1. Explore the most extreme environments in the Universe, where nature harnesses energies far beyond anything possible on Earth.
2. Search for signs of new laws of physics and what composes the mysterious Dark Matter.
3. Explain how black holes accelerate immense jets of material to nearly light speed.
4. Help crack the mysteries of the stupendously powerful explosions known as gamma-ray bursts.
5. Answer long-standing questions across a broad range of topics, including  solar flares, pulsars, and the origin of cosmic rays.

Photo Credit: Robert Gass

The newest kid on the cosmic block of observatories is GLAST, the Gamma-ray Large Area Space Telescope, being launched June 8 from Canaveral Air Force Station in Cape Canaveral, Florida. NASA, along with partners from five countries (United States, Italy, Sweden, Japan and France) designed and built a $690 million observatory to gather information pertaining to the extreme side of the universe – gamma-rays, the highest energy form of light. Once that information is collected in the LAT instrument on GLAST, scientists from 18 institutions – 270 in all – will decipher it and be able to determine the origins of the energy and crack the mystery of stupendously powerful explosions known as gamma-ray burst. The mission has several other goals -- finding answers to supermassive black-hole systems, pulsars and the origins of cosmic rays. 

 “We are excited about this mission, it’s a great leap in capabilities for viewing the universe,” said Steve Ritz, GLAST project scientist with Goddard Space Flight Center. “We are expecting to find surprises.”

LAUNCH 

GLAST will launch on a Delta II 7920H-10 heavy rocket, which has nine graphite epoxy strap-on solid rocket motors integrated in a 10-foot-diameter composite payload fairing to protect the spacecraft during its ascent through the Earth’s atmosphere. Once launched, GLAST will reside in a low-earth orbit at about 350 miles, an inclination of approximately 24.7 degrees. After liftoff, the spacecraft separation is about 75 minutes. 

The observatory will orbit Earth every 90 minutes and be able to view the entire sky in just two orbits –or about three hours. Once it is in space, the KU-band antenna is deployed and the solar arrays are extended.

“We designed for five years, with a 10-year goal. There are no consumables that are being used up and it is based on solid state electronics so it will degrade gracefully,” Spitz said.

When the lifetime of GLAST is finished, it will reenter the atmosphere and what doesn’t burn up will fall into the Pacific Ocean, he added.

Because GLAST will not have to cruise to a planet, scientists can take their time to calibrate the instruments once the observatory gets into its spot in orbit. This also gives the team time to understand the environment where the observatory is located.

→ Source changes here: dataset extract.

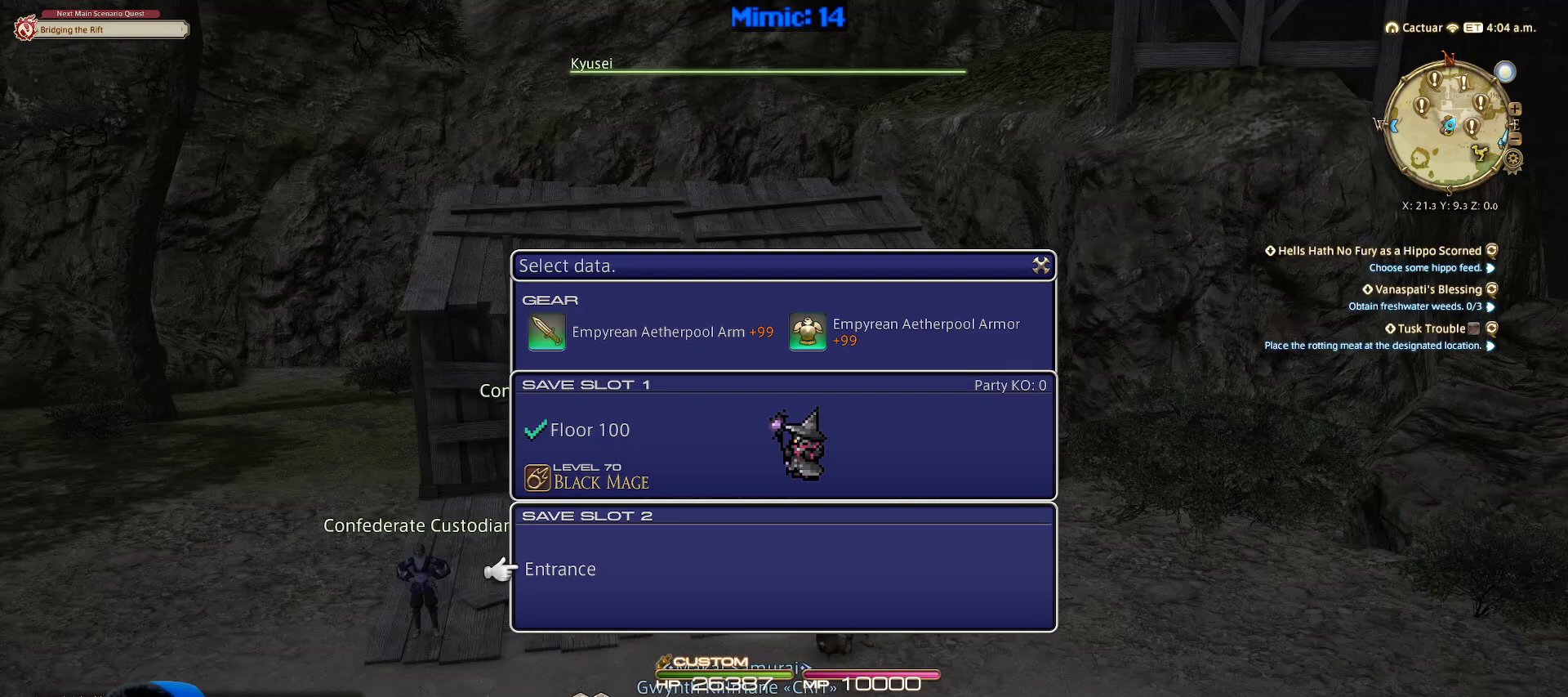
{"keys": [], "events": []}
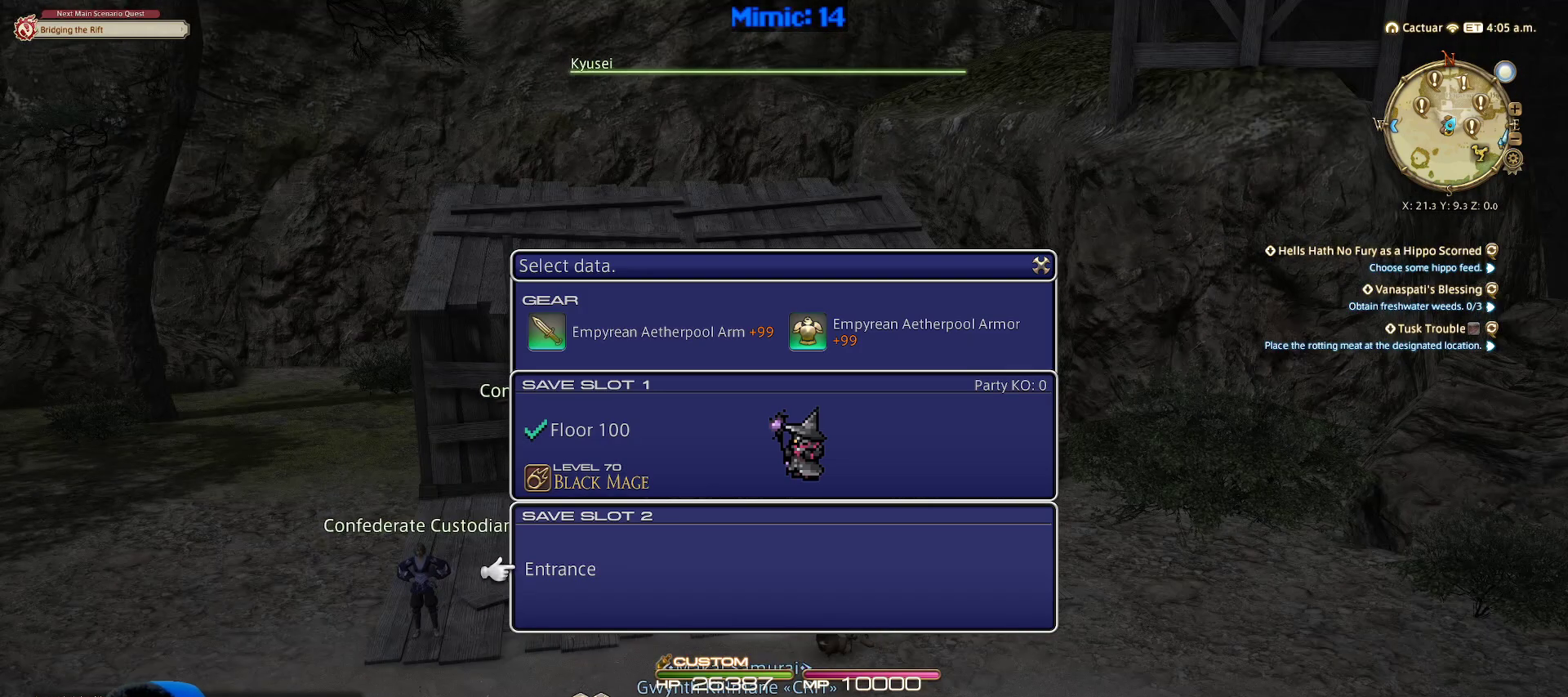
{"keys": [], "events": []}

“During the first year of science a sky survey will take place and the information about gamma-ray bursts and super massive black holes will be released to the international science community.”

 

 Diagram of GLAST's Delta II H Booster Photo Credit: ULA

MAKINGS OF GAMMA RAY BURSTS

Gamma-ray bursts (GRBs) were discovered by American surveillance satellites in the late 1960s. These satellites were looking for gamma rays coming from possible clandestine Soviet nuclear tests, but instead found brief but intense flashes of gamma rays coming from random directions in space, according to NASA.

To this day GRBs remain one of the greatest mysteries of modern astronomy. Despite lasting only a few milliseconds to several minutes, they are the brightest gamma-ray phenomena known, outshining all other sources of gamma rays combined.

"An individual GRB can release in a matter of seconds the same amount of energy that our Sun will radiate over its 10-billion-year lifetime," GLAST Deputy Project Scientist Neil Gehrels of NASA's Goddard Space Flight Center, said.

Astronomers have made considerable strides in recent years in understanding GRBs, progress that can be directly atributed to a series of successful NASA missions. The Burst Transient Source Experiment (BATSE) on NASA's Compton Gamma-ray Observatory detected several thousand GRBs and showed that they come from random directions on the sky-which strongly suggested that they are not of galactic origin and must occur at great distances.

On March 19, 2008, Swift discovered a bright Gamma-Ray Burst (GRB 080319B). The image shows the X-ray afterglow as seen by the X-Ray Telescope (left) and the bright optical afterglow as observed by the Ultraviolet/Optical Telescope on board Swift. Credit: NASA/Swift/Stefan Immler

In the late 1990s, the Italian/Dutch BeppoSAX satellite was able to pinpoint the location of several GRBs, which enabled X-ray, optical, and radio telescopes to monitor their afterglows. This was a crucial development, since it enabled astronomers for the first time to measure distances to bursts and observe how they interacted with their surrounding environments.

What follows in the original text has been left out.